### PROBLEM
Could you write out every record below exactly, leaving the pictures out?

### INFORMATION SHOWN
- Opening Delimiter -

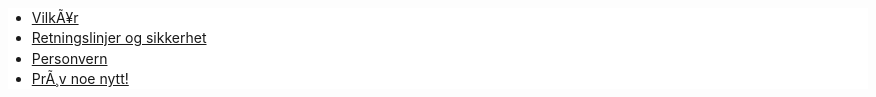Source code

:
* [VilkÃ¥r](/t/terms)
* [Retningslinjer og sikkerhet](/yt/policyandsafety/no/)
* [Personvern](//www.google.com/policies/privacy/)
* [PrÃ¸v noe nytt!](/testtube)




   


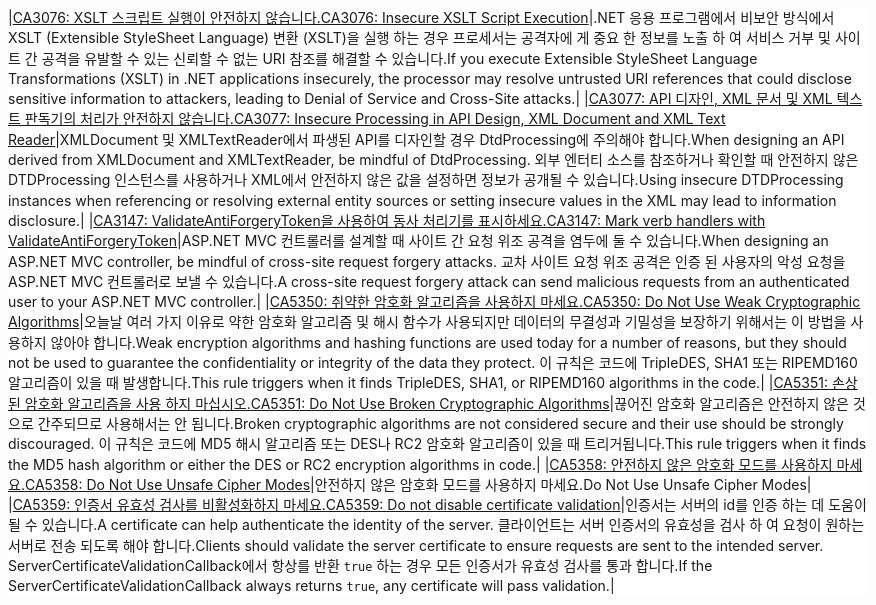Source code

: |[<span data-ttu-id="ab285-224">CA3076: XSLT 스크립트 실행이 안전하지 않습니다.</span><span class="sxs-lookup"><span data-stu-id="ab285-224">CA3076: Insecure XSLT Script Execution</span></span>](ca3076.md)|<span data-ttu-id="ab285-225">.NET 응용 프로그램에서 비보안 방식에서 XSLT (Extensible StyleSheet Language) 변환 (XSLT)을 실행 하는 경우 프로세서는 공격자에 게 중요 한 정보를 노출 하 여 서비스 거부 및 사이트 간 공격을 유발할 수 있는 신뢰할 수 없는 URI 참조를 해결할 수 있습니다.</span><span class="sxs-lookup"><span data-stu-id="ab285-225">If you execute Extensible StyleSheet Language Transformations (XSLT) in .NET applications insecurely, the processor may resolve untrusted URI references that could disclose sensitive information to attackers, leading to Denial of Service and Cross-Site attacks.</span></span>|
|[<span data-ttu-id="ab285-226">CA3077: API 디자인, XML 문서 및 XML 텍스트 판독기의 처리가 안전하지 않습니다.</span><span class="sxs-lookup"><span data-stu-id="ab285-226">CA3077: Insecure Processing in API Design, XML Document and XML Text Reader</span></span>](ca3077.md)|<span data-ttu-id="ab285-227">XMLDocument 및 XMLTextReader에서 파생된 API를 디자인할 경우 DtdProcessing에 주의해야 합니다.</span><span class="sxs-lookup"><span data-stu-id="ab285-227">When designing an API derived from XMLDocument and XMLTextReader, be mindful of DtdProcessing.</span></span> <span data-ttu-id="ab285-228">외부 엔터티 소스를 참조하거나 확인할 때 안전하지 않은 DTDProcessing 인스턴스를 사용하거나 XML에서 안전하지 않은 값을 설정하면 정보가 공개될 수 있습니다.</span><span class="sxs-lookup"><span data-stu-id="ab285-228">Using insecure DTDProcessing instances when referencing or resolving external entity sources or setting insecure values in the XML may lead to information disclosure.</span></span>|
|[<span data-ttu-id="ab285-229">CA3147: ValidateAntiForgeryToken을 사용하여 동사 처리기를 표시하세요.</span><span class="sxs-lookup"><span data-stu-id="ab285-229">CA3147: Mark verb handlers with ValidateAntiForgeryToken</span></span>](ca3147.md)|<span data-ttu-id="ab285-230">ASP.NET MVC 컨트롤러를 설계할 때 사이트 간 요청 위조 공격을 염두에 둘 수 있습니다.</span><span class="sxs-lookup"><span data-stu-id="ab285-230">When designing an ASP.NET MVC controller, be mindful of cross-site request forgery attacks.</span></span> <span data-ttu-id="ab285-231">교차 사이트 요청 위조 공격은 인증 된 사용자의 악성 요청을 ASP.NET MVC 컨트롤러로 보낼 수 있습니다.</span><span class="sxs-lookup"><span data-stu-id="ab285-231">A cross-site request forgery attack can send malicious requests from an authenticated user to your ASP.NET MVC controller.</span></span>|
|[<span data-ttu-id="ab285-232">CA5350: 취약한 암호화 알고리즘을 사용하지 마세요.</span><span class="sxs-lookup"><span data-stu-id="ab285-232">CA5350: Do Not Use Weak Cryptographic Algorithms</span></span>](ca5350.md)|<span data-ttu-id="ab285-233">오늘날 여러 가지 이유로 약한 암호화 알고리즘 및 해시 함수가 사용되지만 데이터의 무결성과 기밀성을 보장하기 위해서는 이 방법을 사용하지 않아야 합니다.</span><span class="sxs-lookup"><span data-stu-id="ab285-233">Weak encryption algorithms and hashing functions are used today for a number of reasons, but they should not be used to guarantee the confidentiality or integrity of the data they protect.</span></span> <span data-ttu-id="ab285-234">이 규칙은 코드에 TripleDES, SHA1 또는 RIPEMD160 알고리즘이 있을 때 발생합니다.</span><span class="sxs-lookup"><span data-stu-id="ab285-234">This rule triggers when it finds TripleDES, SHA1, or RIPEMD160 algorithms in the code.</span></span>|
|[<span data-ttu-id="ab285-235">CA5351: 손상 된 암호화 알고리즘을 사용 하지 마십시오.</span><span class="sxs-lookup"><span data-stu-id="ab285-235">CA5351: Do Not Use Broken Cryptographic Algorithms</span></span>](ca5351.md)|<span data-ttu-id="ab285-236">끊어진 암호화 알고리즘은 안전하지 않은 것으로 간주되므로 사용해서는 안 됩니다.</span><span class="sxs-lookup"><span data-stu-id="ab285-236">Broken cryptographic algorithms are not considered secure and their use should be strongly discouraged.</span></span> <span data-ttu-id="ab285-237">이 규칙은 코드에 MD5 해시 알고리즘 또는 DES나 RC2 암호화 알고리즘이 있을 때 트리거됩니다.</span><span class="sxs-lookup"><span data-stu-id="ab285-237">This rule triggers when it finds the MD5 hash algorithm or either the DES or RC2 encryption algorithms in code.</span></span>|
|[<span data-ttu-id="ab285-238">CA5358: 안전하지 않은 암호화 모드를 사용하지 마세요.</span><span class="sxs-lookup"><span data-stu-id="ab285-238">CA5358: Do Not Use Unsafe Cipher Modes</span></span>](ca5358.md)|<span data-ttu-id="ab285-239">안전하지 않은 암호화 모드를 사용하지 마세요.</span><span class="sxs-lookup"><span data-stu-id="ab285-239">Do Not Use Unsafe Cipher Modes</span></span>|
|[<span data-ttu-id="ab285-240">CA5359: 인증서 유효성 검사를 비활성화하지 마세요.</span><span class="sxs-lookup"><span data-stu-id="ab285-240">CA5359: Do not disable certificate validation</span></span>](ca5359.md)|<span data-ttu-id="ab285-241">인증서는 서버의 id를 인증 하는 데 도움이 될 수 있습니다.</span><span class="sxs-lookup"><span data-stu-id="ab285-241">A certificate can help authenticate the identity of the server.</span></span> <span data-ttu-id="ab285-242">클라이언트는 서버 인증서의 유효성을 검사 하 여 요청이 원하는 서버로 전송 되도록 해야 합니다.</span><span class="sxs-lookup"><span data-stu-id="ab285-242">Clients should validate the server certificate to ensure requests are sent to the intended server.</span></span> <span data-ttu-id="ab285-243">ServerCertificateValidationCallback에서 항상를 반환 `true` 하는 경우 모든 인증서가 유효성 검사를 통과 합니다.</span><span class="sxs-lookup"><span data-stu-id="ab285-243">If the ServerCertificateValidationCallback always returns `true`, any certificate will pass validation.</span></span>|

- Closing Delimiter -

### ANSWER FOR THE TASK
Source code

:
* [VilkÃ¥r](/t/terms)
* [Retningslinjer og sikkerhet](/yt/policyandsafety/no/)
* [Personvern](//www.google.com/policies/privacy/)
* [PrÃ¸v noe nytt!](/testtube)




   


Source code

: |[<span data-ttu-id="ab285-224">CA3076: XSLT 스크립트 실행이 안전하지 않습니다.</span><span class="sxs-lookup"><span data-stu-id="ab285-224">CA3076: Insecure XSLT Script Execution</span></span>](ca3076.md)|<span data-ttu-id="ab285-225">.NET 응용 프로그램에서 비보안 방식에서 XSLT (Extensible StyleSheet Language) 변환 (XSLT)을 실행 하는 경우 프로세서는 공격자에 게 중요 한 정보를 노출 하 여 서비스 거부 및 사이트 간 공격을 유발할 수 있는 신뢰할 수 없는 URI 참조를 해결할 수 있습니다.</span><span class="sxs-lookup"><span data-stu-id="ab285-225">If you execute Extensible StyleSheet Language Transformations (XSLT) in .NET applications insecurely, the processor may resolve untrusted URI references that could disclose sensitive information to attackers, leading to Denial of Service and Cross-Site attacks.</span></span>|
|[<span data-ttu-id="ab285-226">CA3077: API 디자인, XML 문서 및 XML 텍스트 판독기의 처리가 안전하지 않습니다.</span><span class="sxs-lookup"><span data-stu-id="ab285-226">CA3077: Insecure Processing in API Design, XML Document and XML Text Reader</span></span>](ca3077.md)|<span data-ttu-id="ab285-227">XMLDocument 및 XMLTextReader에서 파생된 API를 디자인할 경우 DtdProcessing에 주의해야 합니다.</span><span class="sxs-lookup"><span data-stu-id="ab285-227">When designing an API derived from XMLDocument and XMLTextReader, be mindful of DtdProcessing.</span></span> <span data-ttu-id="ab285-228">외부 엔터티 소스를 참조하거나 확인할 때 안전하지 않은 DTDProcessing 인스턴스를 사용하거나 XML에서 안전하지 않은 값을 설정하면 정보가 공개될 수 있습니다.</span><span class="sxs-lookup"><span data-stu-id="ab285-228">Using insecure DTDProcessing instances when referencing or resolving external entity sources or setting insecure values in the XML may lead to information disclosure.</span></span>|
|[<span data-ttu-id="ab285-229">CA3147: ValidateAntiForgeryToken을 사용하여 동사 처리기를 표시하세요.</span><span class="sxs-lookup"><span data-stu-id="ab285-229">CA3147: Mark verb handlers with ValidateAntiForgeryToken</span></span>](ca3147.md)|<span data-ttu-id="ab285-230">ASP.NET MVC 컨트롤러를 설계할 때 사이트 간 요청 위조 공격을 염두에 둘 수 있습니다.</span><span class="sxs-lookup"><span data-stu-id="ab285-230">When designing an ASP.NET MVC controller, be mindful of cross-site request forgery attacks.</span></span> <span data-ttu-id="ab285-231">교차 사이트 요청 위조 공격은 인증 된 사용자의 악성 요청을 ASP.NET MVC 컨트롤러로 보낼 수 있습니다.</span><span class="sxs-lookup"><span data-stu-id="ab285-231">A cross-site request forgery attack can send malicious requests from an authenticated user to your ASP.NET MVC controller.</span></span>|
|[<span data-ttu-id="ab285-232">CA5350: 취약한 암호화 알고리즘을 사용하지 마세요.</span><span class="sxs-lookup"><span data-stu-id="ab285-232">CA5350: Do Not Use Weak Cryptographic Algorithms</span></span>](ca5350.md)|<span data-ttu-id="ab285-233">오늘날 여러 가지 이유로 약한 암호화 알고리즘 및 해시 함수가 사용되지만 데이터의 무결성과 기밀성을 보장하기 위해서는 이 방법을 사용하지 않아야 합니다.</span><span class="sxs-lookup"><span data-stu-id="ab285-233">Weak encryption algorithms and hashing functions are used today for a number of reasons, but they should not be used to guarantee the confidentiality or integrity of the data they protect.</span></span> <span data-ttu-id="ab285-234">이 규칙은 코드에 TripleDES, SHA1 또는 RIPEMD160 알고리즘이 있을 때 발생합니다.</span><span class="sxs-lookup"><span data-stu-id="ab285-234">This rule triggers when it finds TripleDES, SHA1, or RIPEMD160 algorithms in the code.</span></span>|
|[<span data-ttu-id="ab285-235">CA5351: 손상 된 암호화 알고리즘을 사용 하지 마십시오.</span><span class="sxs-lookup"><span data-stu-id="ab285-235">CA5351: Do Not Use Broken Cryptographic Algorithms</span></span>](ca5351.md)|<span data-ttu-id="ab285-236">끊어진 암호화 알고리즘은 안전하지 않은 것으로 간주되므로 사용해서는 안 됩니다.</span><span class="sxs-lookup"><span data-stu-id="ab285-236">Broken cryptographic algorithms are not considered secure and their use should be strongly discouraged.</span></span> <span data-ttu-id="ab285-237">이 규칙은 코드에 MD5 해시 알고리즘 또는 DES나 RC2 암호화 알고리즘이 있을 때 트리거됩니다.</span><span class="sxs-lookup"><span data-stu-id="ab285-237">This rule triggers when it finds the MD5 hash algorithm or either the DES or RC2 encryption algorithms in code.</span></span>|
|[<span data-ttu-id="ab285-238">CA5358: 안전하지 않은 암호화 모드를 사용하지 마세요.</span><span class="sxs-lookup"><span data-stu-id="ab285-238">CA5358: Do Not Use Unsafe Cipher Modes</span></span>](ca5358.md)|<span data-ttu-id="ab285-239">안전하지 않은 암호화 모드를 사용하지 마세요.</span><span class="sxs-lookup"><span data-stu-id="ab285-239">Do Not Use Unsafe Cipher Modes</span></span>|
|[<span data-ttu-id="ab285-240">CA5359: 인증서 유효성 검사를 비활성화하지 마세요.</span><span class="sxs-lookup"><span data-stu-id="ab285-240">CA5359: Do not disable certificate validation</span></span>](ca5359.md)|<span data-ttu-id="ab285-241">인증서는 서버의 id를 인증 하는 데 도움이 될 수 있습니다.</span><span class="sxs-lookup"><span data-stu-id="ab285-241">A certificate can help authenticate the identity of the server.</span></span> <span data-ttu-id="ab285-242">클라이언트는 서버 인증서의 유효성을 검사 하 여 요청이 원하는 서버로 전송 되도록 해야 합니다.</span><span class="sxs-lookup"><span data-stu-id="ab285-242">Clients should validate the server certificate to ensure requests are sent to the intended server.</span></span> <span data-ttu-id="ab285-243">ServerCertificateValidationCallback에서 항상를 반환 `true` 하는 경우 모든 인증서가 유효성 검사를 통과 합니다.</span><span class="sxs-lookup"><span data-stu-id="ab285-243">If the ServerCertificateValidationCallback always returns `true`, any certificate will pass validation.</span></span>|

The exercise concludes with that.